Третья газета уже не такая влажная. И в этот момент она видит фотографию. Сначала она замечает волосы. Они светлые, как у нее, и закрывают часть лица женщины. На ней черная куртка с блестящими пуговицами и тонкие черные брюки. Она опирается о капот машины. Ее рот раскрыт, как будто она кричит. Одной рукой она кого-то отталкивает. Джой видит только часть этого человека. Непонятно, мужчина это или женщина. Она читает заголовок: «Модель связана с про…» Длинное слово. Она пытается разбить его на части, как учила мать со словом «пре-зи-дент». Джой знает, кто такая модель.
Модели высокие, худые и носят красивую одежду. Но другое слово она никогда не слышала: про-сти-тут-ка. Она произносит его вслух.
– Что ты сказала?
Джой смотрит по сторонам и замечает ноги матери.
Ее застукали. Она сжимает газету, и на ней проступает моча Пятнышка. Щенок маленький, но внутри у него, должно быть, целое озеро.
– Про-сти-тут-ка, – повторяет она. – Так в газете написано.
Мать становится рядом с ней на колени и так сильно наклоняется над газетой, что Джой кажется, что она сейчас упадет. Но мать вовремя подается назад и комкает газету. У нее снова такое выражение лица, словно она не знает, кто такая Джой. И она издает какой-то странный звук, как будто пытается откашляться.
– Твоя собака сжевала руку Барби, – говорит она. – Держи его под контролем, или он будет сидеть на улице. Понятно?

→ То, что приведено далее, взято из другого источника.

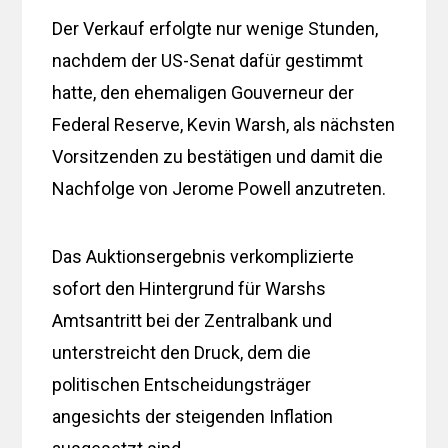
Der Verkauf erfolgte nur wenige Stunden,
nachdem der US-Senat dafür gestimmt
hatte, den ehemaligen Gouverneur der
Federal Reserve, Kevin Warsh, als nächsten
Vorsitzenden zu bestätigen und damit die
Nachfolge von Jerome Powell anzutreten.
Das Auktionsergebnis verkomplizierte
sofort den Hintergrund für Warshs
Amtsantritt bei der Zentralbank und
unterstreicht den Druck, dem die
politischen Entscheidungsträger
angesichts der steigenden Inflation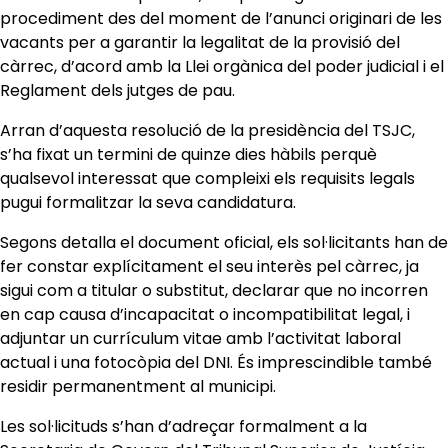
procediment des del moment de l’anunci originari de les
vacants per a garantir la legalitat de la provisió del
càrrec, d’acord amb la Llei orgànica del poder judicial i el
Reglament dels jutges de pau.
Arran d’aquesta resolució de la presidència del TSJC,
s’ha fixat un termini de quinze dies hàbils perquè
qualsevol interessat que compleixi els requisits legals
pugui formalitzar la seva candidatura.
Segons detalla el document oficial, els sol·licitants han de
fer constar explícitament el seu interès pel càrrec, ja
sigui com a titular o substitut, declarar que no incorren
en cap causa d’incapacitat o incompatibilitat legal, i
adjuntar un currículum vitae amb l’activitat laboral
actual i una fotocòpia del DNI. És imprescindible també
residir permanentment al municipi.
Les sol·licituds s’han d’adreçar formalment a la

Мать права насчет Барби. Одна ее рука изжевана. Но Джой все равно. У нее шесть таких кукол. Бабушка Тесса дарит ей новую каждый раз, когда приезжает в гости. Джой никогда с ними не играет. Они не могут разговаривать, как умел Медведь. Никто не похож на Медведя, даже Пятнышко.
На следующий день они оставляют его скулить в кухне, где пол застелен газетами. Они с матерью едут в Маолтран. Они давным-давно не были в деревне, с тех пор как стали заказывать продукты на дом. Они проезжают мимо школы. Джой опускает стекло и слышит крики детей в школьном дворе.
– Ты выпускаешь тепло, – говорит мать. – Немедленно подними стекло.
Парикмахершу зовут Мэри. Она закрепляет у нее на шее черную накидку. Джой смотрит на свое отражение в зеркале. Мэри поднимает ее волосы и отпускает их.
– Вши, – говорит мать. – Не спрашивай меня откуда, но у нее уже два раза были вши. Обрежь их как можно короче.
– Обычно девочки собирают волосы в хвост, и это решает проблему, – говорит Мэри. – Жаль, мне кажется, избавляться от такой красоты.
– Она жует кончики волос, – говорит мать. – Это негигиенично. Пожалуйста, сделай, как я прошу.
Джой хочет сказать Мэри, что она не жует кончики волос. Она жевала их одно время после похорон Медведя, но это было очень давно. Мэри зачесывает ее челку назад и проводит гребнем до кончиков волос. Они искрятся, словно по ним пробегает ток. Мэри улыбается отражению Джой. Джой улыбается в ответ, хотя ей хочется плакать. Она нагибает голову, чтобы не видеть, когда Мэри начнет их резать.